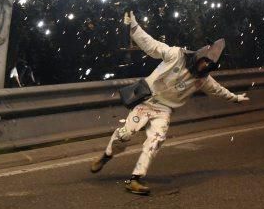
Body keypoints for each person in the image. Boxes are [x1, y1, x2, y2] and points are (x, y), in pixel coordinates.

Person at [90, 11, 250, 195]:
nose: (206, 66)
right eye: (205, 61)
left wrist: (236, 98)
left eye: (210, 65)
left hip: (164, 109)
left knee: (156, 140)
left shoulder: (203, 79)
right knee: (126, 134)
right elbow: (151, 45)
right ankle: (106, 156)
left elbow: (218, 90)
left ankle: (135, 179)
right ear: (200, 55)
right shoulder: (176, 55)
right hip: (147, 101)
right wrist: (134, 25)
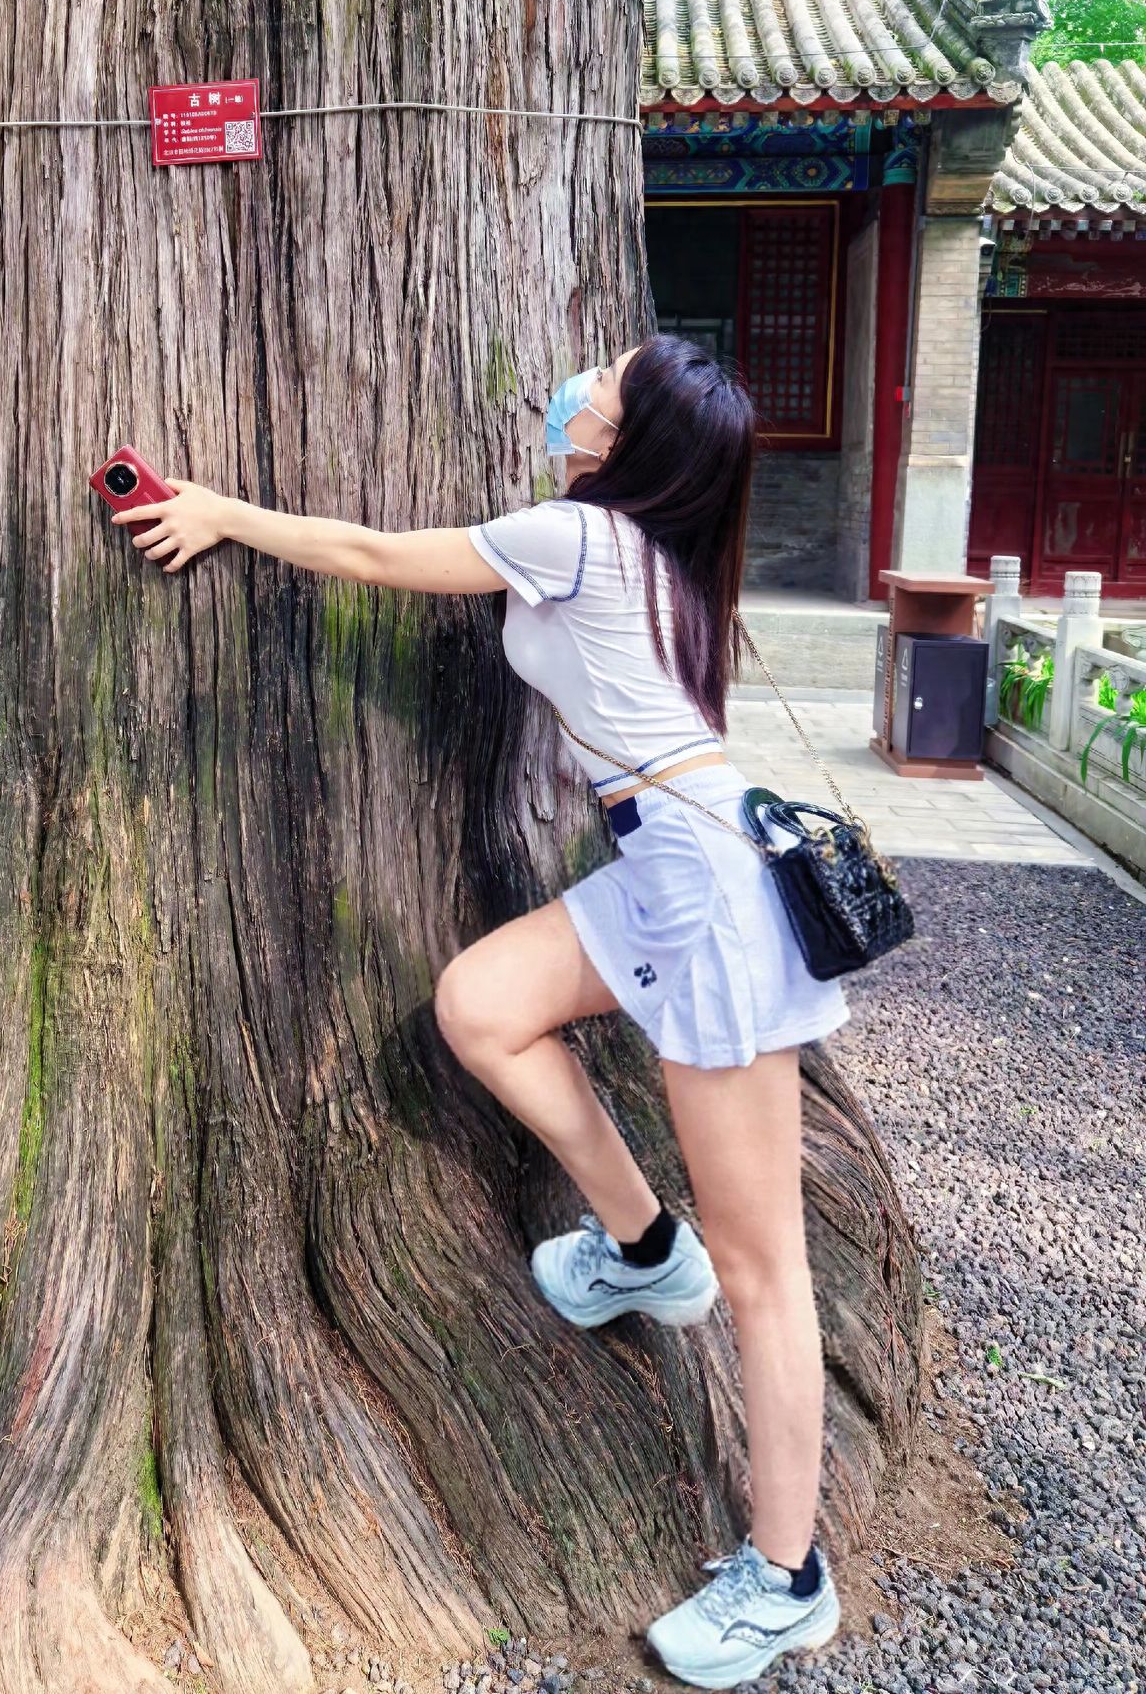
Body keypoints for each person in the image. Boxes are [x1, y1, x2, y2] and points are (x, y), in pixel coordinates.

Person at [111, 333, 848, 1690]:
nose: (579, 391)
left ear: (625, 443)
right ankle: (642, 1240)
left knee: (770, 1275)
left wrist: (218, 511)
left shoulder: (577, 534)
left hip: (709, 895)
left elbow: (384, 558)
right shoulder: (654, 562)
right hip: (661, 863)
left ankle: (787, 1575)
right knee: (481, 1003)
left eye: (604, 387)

## [Instructions for the task]
Starting with the line that has "right hip: (147, 101)" and going on through the line that has "right ankle: (642, 1240)", transcribe the records above exactly, but skip the pictures.

## [Solution for this task]
right hip: (147, 101)
right wrist: (134, 25)
Body keypoints for each person in the image. Boxes are [x1, y1, x2, y2] and points are (x, y), in pixel coordinates.

Person at [111, 333, 848, 1690]:
nose: (579, 391)
left ear: (625, 443)
right ankle: (642, 1240)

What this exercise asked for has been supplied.